● **YOUR INSTRUCTIONS**: Can you repeat every one of these lines word for word, leaving the pictures out of your answer?

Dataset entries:
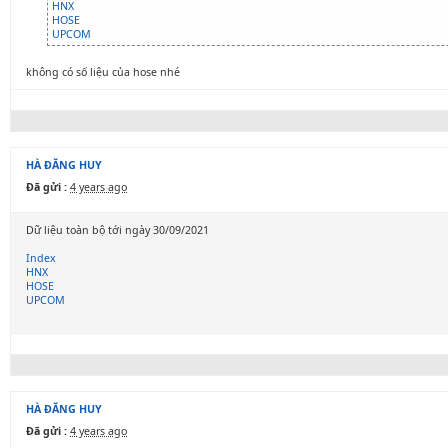
HNX
HOSE
UPCOM
không có số liệu của hose nhé
HÀ ĐĂNG HUY
Đã gửi :
4 years ago
Dữ liệu toàn bộ tới ngày 30/09/2021
Index
HNX
HOSE
UPCOM
HÀ ĐĂNG HUY
Đã gửi :
4 years ago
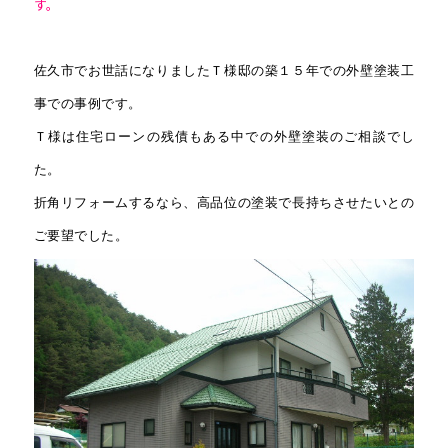
す。
佐久市でお世話になりましたＴ
様邸の築１５年での外壁塗装工
事での事例です。
Ｔ様は住宅ローンの残債もある中での外壁塗装のご相談でし
た。
折角リフォームするなら、高品位の塗装で長持ちさせたいとの
ご要望でした。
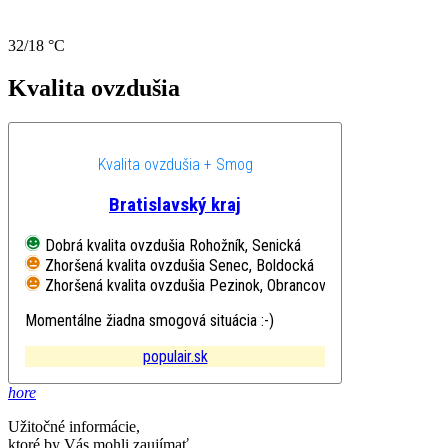
32/18 °C
Kvalita ovzdušia
Kvalita ovzdušia + Smog
Bratislavský kraj
Dobrá kvalita ovzdušia
Rohožník, Senická
Zhoršená kvalita ovzdušia
Senec, Boldocká
Zhoršená kvalita ovzdušia
Pezinok, Obrancov mieru
Momentálne žiadna smogová situácia :-)
populair.sk
hore
Užitočné informácie,
ktoré by Vás mohli zaujímať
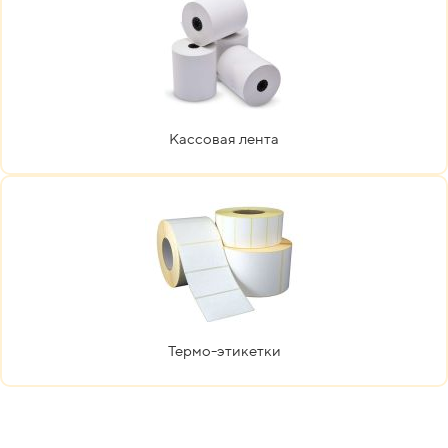
Кассовая лента
Термо-этикетки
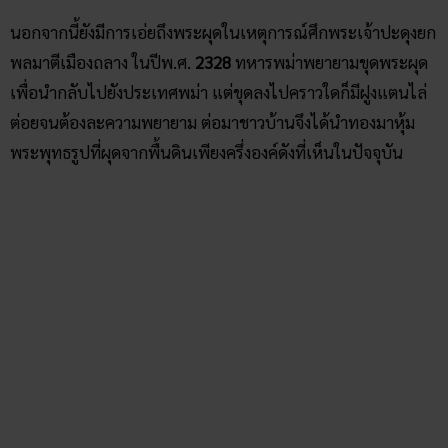
นอกจากนี้ยังมีการเอ่ยถึงพระผุดในเหตุการณ์ศึกพระเจ้าปะดุงยก
พลมาตีเมืองถลาง ในปีพ.ศ.
2328
ทหารพม่าพยายามขุดพระผุด
เพื่อนำกลับไปยังประเทศพม่า แต่ขุดลงไปคราวใดก็มีฝูงแตนไล่
ต่อยจนต้องละความพยายาม ต่อมาชาวบ้านจึงได้นำทองมาหุ้ม
พระพุทธรูปที่ผุดจากพื้นดินเพียงครึ่งองค์ดังที่เห็นในปัจจุบัน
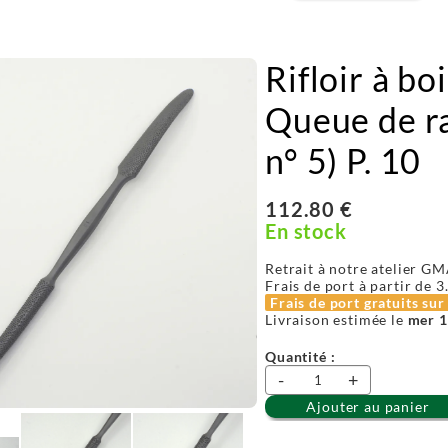
Rifloir à bo
Queue de ra
n° 5) P. 10
112.80 €
En stock
Retrait à notre atelier GM
Frais de port à partir de
3
Frais de port gratuits su
Livraison estimée le
mer 1
Quantité :
-
+
Ajouter au panier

● **SOLUTION TO THIS PROBLEM**:
HNX
HOSE
UPCOM
không có số liệu của hose nhé
HÀ ĐĂNG HUY
Đã gửi :
4 years ago
Dữ liệu toàn bộ tới ngày 30/09/2021
Index
HNX
HOSE
UPCOM
HÀ ĐĂNG HUY
Đã gửi :
4 years ago
す。
佐久市でお世話になりましたＴ
様邸の築１５年での外壁塗装工
事での事例です。
Ｔ様は住宅ローンの残債もある中での外壁塗装のご相談でし
た。
折角リフォームするなら、高品位の塗装で長持ちさせたいとの
ご要望でした。
32/18 °C
Kvalita ovzdušia
Kvalita ovzdušia + Smog
Bratislavský kraj
Dobrá kvalita ovzdušia
Rohožník, Senická
Zhoršená kvalita ovzdušia
Senec, Boldocká
Zhoršená kvalita ovzdušia
Pezinok, Obrancov mieru
Momentálne žiadna smogová situácia :-)
populair.sk
hore
Užitočné informácie,
ktoré by Vás mohli zaujímať
Кассовая лента
Термо-этикетки
นอกจากนี้ยังมีการเอ่ยถึงพระผุดในเหตุการณ์ศึกพระเจ้าปะดุงยก
พลมาตีเมืองถลาง ในปีพ.ศ.
2328
ทหารพม่าพยายามขุดพระผุด
เพื่อนำกลับไปยังประเทศพม่า แต่ขุดลงไปคราวใดก็มีฝูงแตนไล่
ต่อยจนต้องละความพยายาม ต่อมาชาวบ้านจึงได้นำทองมาหุ้ม
พระพุทธรูปที่ผุดจากพื้นดินเพียงครึ่งองค์ดังที่เห็นในปัจจุบัน
Rifloir à bo
Queue de ra
n° 5) P. 10
112.80 €
En stock
Retrait à notre atelier GM
Frais de port à partir de
3
Frais de port gratuits su
Livraison estimée le
mer 1
Quantité :
-
+
Ajouter au panier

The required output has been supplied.